What to do.
Repeat all entries below exactly as shown.

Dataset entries

★ ★ ★ ★ ★ ★ ★

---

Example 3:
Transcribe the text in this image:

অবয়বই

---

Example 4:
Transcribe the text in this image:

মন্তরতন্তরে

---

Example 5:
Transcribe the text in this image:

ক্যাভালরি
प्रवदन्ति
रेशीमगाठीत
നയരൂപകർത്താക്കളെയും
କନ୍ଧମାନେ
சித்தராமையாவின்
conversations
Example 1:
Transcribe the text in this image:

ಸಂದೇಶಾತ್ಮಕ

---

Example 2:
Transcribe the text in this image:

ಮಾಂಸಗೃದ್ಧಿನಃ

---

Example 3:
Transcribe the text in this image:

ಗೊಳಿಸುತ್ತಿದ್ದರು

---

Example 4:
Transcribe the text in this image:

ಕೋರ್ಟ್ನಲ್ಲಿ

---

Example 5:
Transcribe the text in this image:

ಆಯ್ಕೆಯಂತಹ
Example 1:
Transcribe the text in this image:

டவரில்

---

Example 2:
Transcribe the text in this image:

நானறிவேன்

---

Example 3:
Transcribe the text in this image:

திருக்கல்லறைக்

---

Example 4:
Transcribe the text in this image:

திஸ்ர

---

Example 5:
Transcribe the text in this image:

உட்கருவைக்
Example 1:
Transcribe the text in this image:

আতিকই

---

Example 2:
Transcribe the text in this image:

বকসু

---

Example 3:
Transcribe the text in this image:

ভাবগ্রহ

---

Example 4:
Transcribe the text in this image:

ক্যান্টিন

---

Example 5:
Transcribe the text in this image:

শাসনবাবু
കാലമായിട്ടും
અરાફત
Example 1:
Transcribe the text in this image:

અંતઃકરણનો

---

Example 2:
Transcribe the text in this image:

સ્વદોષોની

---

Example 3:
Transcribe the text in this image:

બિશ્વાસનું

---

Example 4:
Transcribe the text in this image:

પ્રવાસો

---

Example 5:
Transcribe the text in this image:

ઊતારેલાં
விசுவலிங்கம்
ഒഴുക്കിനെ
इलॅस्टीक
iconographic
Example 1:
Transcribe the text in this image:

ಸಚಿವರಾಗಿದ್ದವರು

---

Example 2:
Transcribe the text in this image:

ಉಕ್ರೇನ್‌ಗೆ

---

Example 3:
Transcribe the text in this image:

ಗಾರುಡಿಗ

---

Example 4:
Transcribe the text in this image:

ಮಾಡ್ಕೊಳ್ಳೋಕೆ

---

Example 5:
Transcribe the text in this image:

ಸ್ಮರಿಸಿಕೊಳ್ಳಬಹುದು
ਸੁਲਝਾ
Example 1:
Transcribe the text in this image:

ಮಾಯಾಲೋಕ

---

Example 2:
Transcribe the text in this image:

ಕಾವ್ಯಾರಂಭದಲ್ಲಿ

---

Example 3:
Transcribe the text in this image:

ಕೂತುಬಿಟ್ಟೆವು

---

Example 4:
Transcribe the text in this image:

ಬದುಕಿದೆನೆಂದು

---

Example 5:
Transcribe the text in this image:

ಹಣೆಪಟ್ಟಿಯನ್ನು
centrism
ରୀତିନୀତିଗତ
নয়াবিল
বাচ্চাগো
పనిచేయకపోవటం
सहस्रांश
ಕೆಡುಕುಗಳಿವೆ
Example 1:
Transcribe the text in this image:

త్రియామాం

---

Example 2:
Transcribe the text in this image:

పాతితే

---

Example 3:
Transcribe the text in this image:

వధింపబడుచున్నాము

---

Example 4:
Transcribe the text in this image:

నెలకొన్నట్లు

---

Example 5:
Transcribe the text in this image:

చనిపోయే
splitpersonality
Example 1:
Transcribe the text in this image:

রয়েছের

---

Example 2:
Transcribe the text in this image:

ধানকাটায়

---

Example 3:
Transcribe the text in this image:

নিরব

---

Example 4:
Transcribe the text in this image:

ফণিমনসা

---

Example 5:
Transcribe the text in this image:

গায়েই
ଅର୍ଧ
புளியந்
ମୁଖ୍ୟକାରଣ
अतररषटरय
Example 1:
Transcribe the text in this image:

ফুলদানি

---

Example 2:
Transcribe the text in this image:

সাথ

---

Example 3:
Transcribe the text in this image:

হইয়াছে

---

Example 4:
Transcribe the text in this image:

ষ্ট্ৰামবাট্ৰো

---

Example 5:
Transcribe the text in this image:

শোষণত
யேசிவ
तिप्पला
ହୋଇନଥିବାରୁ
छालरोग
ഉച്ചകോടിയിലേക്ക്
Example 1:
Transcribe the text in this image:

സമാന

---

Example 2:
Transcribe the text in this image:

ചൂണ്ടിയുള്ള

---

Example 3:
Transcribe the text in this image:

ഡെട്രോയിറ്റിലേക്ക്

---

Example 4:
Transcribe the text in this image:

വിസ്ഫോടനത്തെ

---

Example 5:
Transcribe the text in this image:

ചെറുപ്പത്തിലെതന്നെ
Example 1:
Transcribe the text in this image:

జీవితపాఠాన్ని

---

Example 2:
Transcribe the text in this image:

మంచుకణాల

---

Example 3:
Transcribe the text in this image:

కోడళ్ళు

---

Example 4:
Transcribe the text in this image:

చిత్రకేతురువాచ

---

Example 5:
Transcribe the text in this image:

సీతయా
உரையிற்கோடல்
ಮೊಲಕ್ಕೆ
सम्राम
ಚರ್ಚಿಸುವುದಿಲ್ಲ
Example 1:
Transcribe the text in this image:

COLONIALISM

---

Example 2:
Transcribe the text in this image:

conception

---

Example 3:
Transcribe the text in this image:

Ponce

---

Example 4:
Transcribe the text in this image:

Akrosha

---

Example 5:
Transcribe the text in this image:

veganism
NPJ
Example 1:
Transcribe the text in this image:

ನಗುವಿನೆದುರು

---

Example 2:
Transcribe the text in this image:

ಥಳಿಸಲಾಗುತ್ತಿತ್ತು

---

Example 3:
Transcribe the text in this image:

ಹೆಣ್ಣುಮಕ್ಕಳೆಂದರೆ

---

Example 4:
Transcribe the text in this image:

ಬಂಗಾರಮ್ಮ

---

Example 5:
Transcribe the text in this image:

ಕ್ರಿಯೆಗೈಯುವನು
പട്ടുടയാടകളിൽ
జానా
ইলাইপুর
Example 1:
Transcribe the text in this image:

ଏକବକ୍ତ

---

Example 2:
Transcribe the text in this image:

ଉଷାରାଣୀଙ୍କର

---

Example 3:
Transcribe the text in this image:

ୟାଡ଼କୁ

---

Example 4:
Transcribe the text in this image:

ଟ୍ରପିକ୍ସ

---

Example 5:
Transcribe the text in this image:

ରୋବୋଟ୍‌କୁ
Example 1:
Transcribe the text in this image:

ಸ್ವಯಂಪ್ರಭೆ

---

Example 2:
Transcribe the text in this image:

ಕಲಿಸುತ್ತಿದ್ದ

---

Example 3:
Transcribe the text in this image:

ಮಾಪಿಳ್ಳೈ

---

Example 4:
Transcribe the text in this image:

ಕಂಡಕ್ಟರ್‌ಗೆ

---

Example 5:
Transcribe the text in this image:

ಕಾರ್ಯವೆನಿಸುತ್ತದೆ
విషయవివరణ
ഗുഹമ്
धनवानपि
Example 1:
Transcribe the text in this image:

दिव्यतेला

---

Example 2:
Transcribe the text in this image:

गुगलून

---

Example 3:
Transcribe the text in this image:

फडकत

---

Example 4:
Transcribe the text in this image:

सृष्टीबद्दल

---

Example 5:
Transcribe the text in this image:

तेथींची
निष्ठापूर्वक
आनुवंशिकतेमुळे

★ ★ ★ ★ ★ ★ ★

Solved exercise.
---

Example 3:
Transcribe the text in this image:

অবয়বই

---

Example 4:
Transcribe the text in this image:

মন্তরতন্তরে

---

Example 5:
Transcribe the text in this image:

ক্যাভালরি
प्रवदन्ति
रेशीमगाठीत
നയരൂപകർത്താക്കളെയും
କନ୍ଧମାନେ
சித்தராமையாவின்
conversations
Example 1:
Transcribe the text in this image:

ಸಂದೇಶಾತ್ಮಕ

---

Example 2:
Transcribe the text in this image:

ಮಾಂಸಗೃದ್ಧಿನಃ

---

Example 3:
Transcribe the text in this image:

ಗೊಳಿಸುತ್ತಿದ್ದರು

---

Example 4:
Transcribe the text in this image:

ಕೋರ್ಟ್ನಲ್ಲಿ

---

Example 5:
Transcribe the text in this image:

ಆಯ್ಕೆಯಂತಹ
Example 1:
Transcribe the text in this image:

டவரில்

---

Example 2:
Transcribe the text in this image:

நானறிவேன்

---

Example 3:
Transcribe the text in this image:

திருக்கல்லறைக்

---

Example 4:
Transcribe the text in this image:

திஸ்ர

---

Example 5:
Transcribe the text in this image:

உட்கருவைக்
Example 1:
Transcribe the text in this image:

আতিকই

---

Example 2:
Transcribe the text in this image:

বকসু

---

Example 3:
Transcribe the text in this image:

ভাবগ্রহ

---

Example 4:
Transcribe the text in this image:

ক্যান্টিন

---

Example 5:
Transcribe the text in this image:

শাসনবাবু
കാലമായിട്ടും
અરાફત
Example 1:
Transcribe the text in this image:

અંતઃકરણનો

---

Example 2:
Transcribe the text in this image:

સ્વદોષોની

---

Example 3:
Transcribe the text in this image:

બિશ્વાસનું

---

Example 4:
Transcribe the text in this image:

પ્રવાસો

---

Example 5:
Transcribe the text in this image:

ઊતારેલાં
விசுவலிங்கம்
ഒഴുക്കിനെ
इलॅस्टीक
iconographic
Example 1:
Transcribe the text in this image:

ಸಚಿವರಾಗಿದ್ದವರು

---

Example 2:
Transcribe the text in this image:

ಉಕ್ರೇನ್‌ಗೆ

---

Example 3:
Transcribe the text in this image:

ಗಾರುಡಿಗ

---

Example 4:
Transcribe the text in this image:

ಮಾಡ್ಕೊಳ್ಳೋಕೆ

---

Example 5:
Transcribe the text in this image:

ಸ್ಮರಿಸಿಕೊಳ್ಳಬಹುದು
ਸੁਲਝਾ
Example 1:
Transcribe the text in this image:

ಮಾಯಾಲೋಕ

---

Example 2:
Transcribe the text in this image:

ಕಾವ್ಯಾರಂಭದಲ್ಲಿ

---

Example 3:
Transcribe the text in this image:

ಕೂತುಬಿಟ್ಟೆವು

---

Example 4:
Transcribe the text in this image:

ಬದುಕಿದೆನೆಂದು

---

Example 5:
Transcribe the text in this image:

ಹಣೆಪಟ್ಟಿಯನ್ನು
centrism
ରୀତିନୀତିଗତ
নয়াবিল
বাচ্চাগো
పనిచేయకపోవటం
सहस्रांश
ಕೆಡುಕುಗಳಿವೆ
Example 1:
Transcribe the text in this image:

త్రియామాం

---

Example 2:
Transcribe the text in this image:

పాతితే

---

Example 3:
Transcribe the text in this image:

వధింపబడుచున్నాము

---

Example 4:
Transcribe the text in this image:

నెలకొన్నట్లు

---

Example 5:
Transcribe the text in this image:

చనిపోయే
splitpersonality
Example 1:
Transcribe the text in this image:

রয়েছের

---

Example 2:
Transcribe the text in this image:

ধানকাটায়

---

Example 3:
Transcribe the text in this image:

নিরব

---

Example 4:
Transcribe the text in this image:

ফণিমনসা

---

Example 5:
Transcribe the text in this image:

গায়েই
ଅର୍ଧ
புளியந்
ମୁଖ୍ୟକାରଣ
अतररषटरय
Example 1:
Transcribe the text in this image:

ফুলদানি

---

Example 2:
Transcribe the text in this image:

সাথ

---

Example 3:
Transcribe the text in this image:

হইয়াছে

---

Example 4:
Transcribe the text in this image:

ষ্ট্ৰামবাট্ৰো

---

Example 5:
Transcribe the text in this image:

শোষণত
யேசிவ
तिप्पला
ହୋଇନଥିବାରୁ
छालरोग
ഉച്ചകോടിയിലേക്ക്
Example 1:
Transcribe the text in this image:

സമാന

---

Example 2:
Transcribe the text in this image:

ചൂണ്ടിയുള്ള

---

Example 3:
Transcribe the text in this image:

ഡെട്രോയിറ്റിലേക്ക്

---

Example 4:
Transcribe the text in this image:

വിസ്ഫോടനത്തെ

---

Example 5:
Transcribe the text in this image:

ചെറുപ്പത്തിലെതന്നെ
Example 1:
Transcribe the text in this image:

జీవితపాఠాన్ని

---

Example 2:
Transcribe the text in this image:

మంచుకణాల

---

Example 3:
Transcribe the text in this image:

కోడళ్ళు

---

Example 4:
Transcribe the text in this image:

చిత్రకేతురువాచ

---

Example 5:
Transcribe the text in this image:

సీతయా
உரையிற்கோடல்
ಮೊಲಕ್ಕೆ
सम्राम
ಚರ್ಚಿಸುವುದಿಲ್ಲ
Example 1:
Transcribe the text in this image:

COLONIALISM

---

Example 2:
Transcribe the text in this image:

conception

---

Example 3:
Transcribe the text in this image:

Ponce

---

Example 4:
Transcribe the text in this image:

Akrosha

---

Example 5:
Transcribe the text in this image:

veganism
NPJ
Example 1:
Transcribe the text in this image:

ನಗುವಿನೆದುರು

---

Example 2:
Transcribe the text in this image:

ಥಳಿಸಲಾಗುತ್ತಿತ್ತು

---

Example 3:
Transcribe the text in this image:

ಹೆಣ್ಣುಮಕ್ಕಳೆಂದರೆ

---

Example 4:
Transcribe the text in this image:

ಬಂಗಾರಮ್ಮ

---

Example 5:
Transcribe the text in this image:

ಕ್ರಿಯೆಗೈಯುವನು
പട്ടുടയാടകളിൽ
జానా
ইলাইপুর
Example 1:
Transcribe the text in this image:

ଏକବକ୍ତ

---

Example 2:
Transcribe the text in this image:

ଉଷାରାଣୀଙ୍କର

---

Example 3:
Transcribe the text in this image:

ୟାଡ଼କୁ

---

Example 4:
Transcribe the text in this image:

ଟ୍ରପିକ୍ସ

---

Example 5:
Transcribe the text in this image:

ରୋବୋଟ୍‌କୁ
Example 1:
Transcribe the text in this image:

ಸ್ವಯಂಪ್ರಭೆ

---

Example 2:
Transcribe the text in this image:

ಕಲಿಸುತ್ತಿದ್ದ

---

Example 3:
Transcribe the text in this image:

ಮಾಪಿಳ್ಳೈ

---

Example 4:
Transcribe the text in this image:

ಕಂಡಕ್ಟರ್‌ಗೆ

---

Example 5:
Transcribe the text in this image:

ಕಾರ್ಯವೆನಿಸುತ್ತದೆ
విషయవివరణ
ഗുഹമ്
धनवानपि
Example 1:
Transcribe the text in this image:

दिव्यतेला

---

Example 2:
Transcribe the text in this image:

गुगलून

---

Example 3:
Transcribe the text in this image:

फडकत

---

Example 4:
Transcribe the text in this image:

सृष्टीबद्दल

---

Example 5:
Transcribe the text in this image:

तेथींची
निष्ठापूर्वक
आनुवंशिकतेमुळे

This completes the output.